I never dated this draft, but I believe I wrote Snare more than a decade ago. It's based on a book I don't have rights to. I recall wanting to try a book-to-screenplay writing assignment and chose this one (thank you, unnamed popular horror author with the initials PS). I never returned to the project after that first long draft.
Looking back after all this time, yeah, I think the writing holds up. A few quirky stylistic mannerisms that I've since shaken loose, but the writing does the job. Storywise, I see now it meanders a little and needs tightening. These first ten pages bristle with looming conflict, but I sure take my sweet time.
For this 10PTT, as usual, I've left the original dialogue unedited. I tinker with the description only.
So. Snare, page 1. Here we go.
"It is a chilly, windy night." Aye carumba. Imagine a storyteller sitting among a flock of kindergarten kids and she kicks off with that line. Stilted indeed. Loosey goosey. Shake it out. Write it like you're that storyteller talking face to face with those kids. "It's a chilly, windy night. Pale blue light from a full moon makes the graves and headstones glow as if lit from within..."
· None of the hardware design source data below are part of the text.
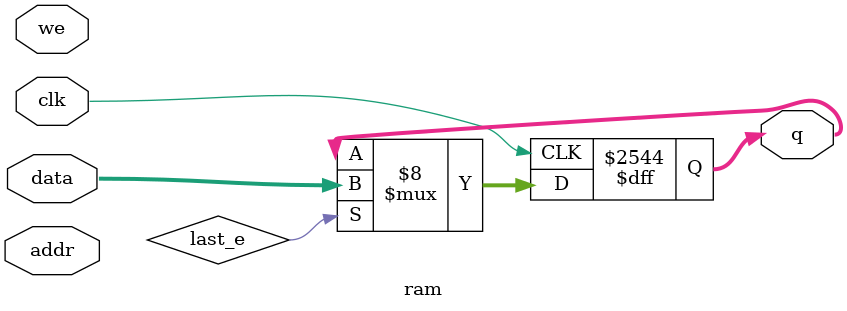
<source format=v>
module ram #(
    parameter ADDR_WIDTH=6,
    parameter DATA_WIDTH=8
) (
    input [DATA_WIDTH-1:0] data,
    input [ADDR_WIDTH-1:0] addr,
    input we, clk,
    output [7:0] q
);
reg [DATA_WIDTH-1:0] ram[2**ADDR_WIDTH-1:0];
// when we is high, write data to ram at address addr
// assign the ram value at address addr to q
 always @ *
 if (we) begin
 ram[addr]=data;
 end
// sequential part of D flip flop to implement q
 // a flip flop will forward this 5 signals to the q
 always @ (posedge clk)
 if (last_e) begin
 q <= data;
 end
endmodule

</source>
At (1): We've got 'roadhouse' in the slug. No need for repetition here.
At (2): Toward/towards -- both correct. Just use them consistently. Later on this page I use 'toward' so let's pick one and stick with it.
"out of" -> "from" -- never stop looking for contractions, where you can substitute one word for two. Generally, less words take less time to comprehend. And fewer words means less space consumed on the page. The small savings add up.
At (3): "From the roadhouse comes the music of a country-and-western band" -> "From the roadhouse comes country-and-western music" -- the rearrangement helps the brain parse the sentence fluidly. In the former version, the brain receives 'roadhouse' > 'music' > 'country and western'. In the second version the brain processes 'roadhouse' > 'country and western' > 'music': when we hit 'music' we already know what type it is. Yes, this is pedantic. Welcome to my Obsessive Writer World. But these little things
do help to speed comprehension. The less time your reader's brain takes to form the intended thoughts, the more your writing engages.
Let's stick with the topic of minutia. "From the roadhouse comes country-and-western music." "Country-and-western music comes from the roadhouse." What's the difference? Comprehension. While reading, the mind constantly juggles whatever information it has at the time, trying to make sense of it all. New pieces get added and the mind juggles again, searching for the most appropriate meaning based on everything supplied so far. This happens quickly, of course. But you can speed it along by placing your spatial and chronological cues up front. Give the reader's mind the important bits early, so it can build a foundation in time and space and easily slot in the remaining parts of the sentence.
At (4): "Gwen immediately fidgets with the..." -> "Gwen fidgets with the..." Redundant word. With the added bonus of pulling back the sentence to one line instead of two. Always look for sentence blocks where you can lose a word or two and reclaim a line of whitespace. Any way you can save whitespace is a good thing. Screenwriting today is all about slim, low-page-count scripts. Yes, the more literary screenwriting style from the forties through seventies is nice. Maybe the tables will turn back one day. Right now, every word must earn its place on the page.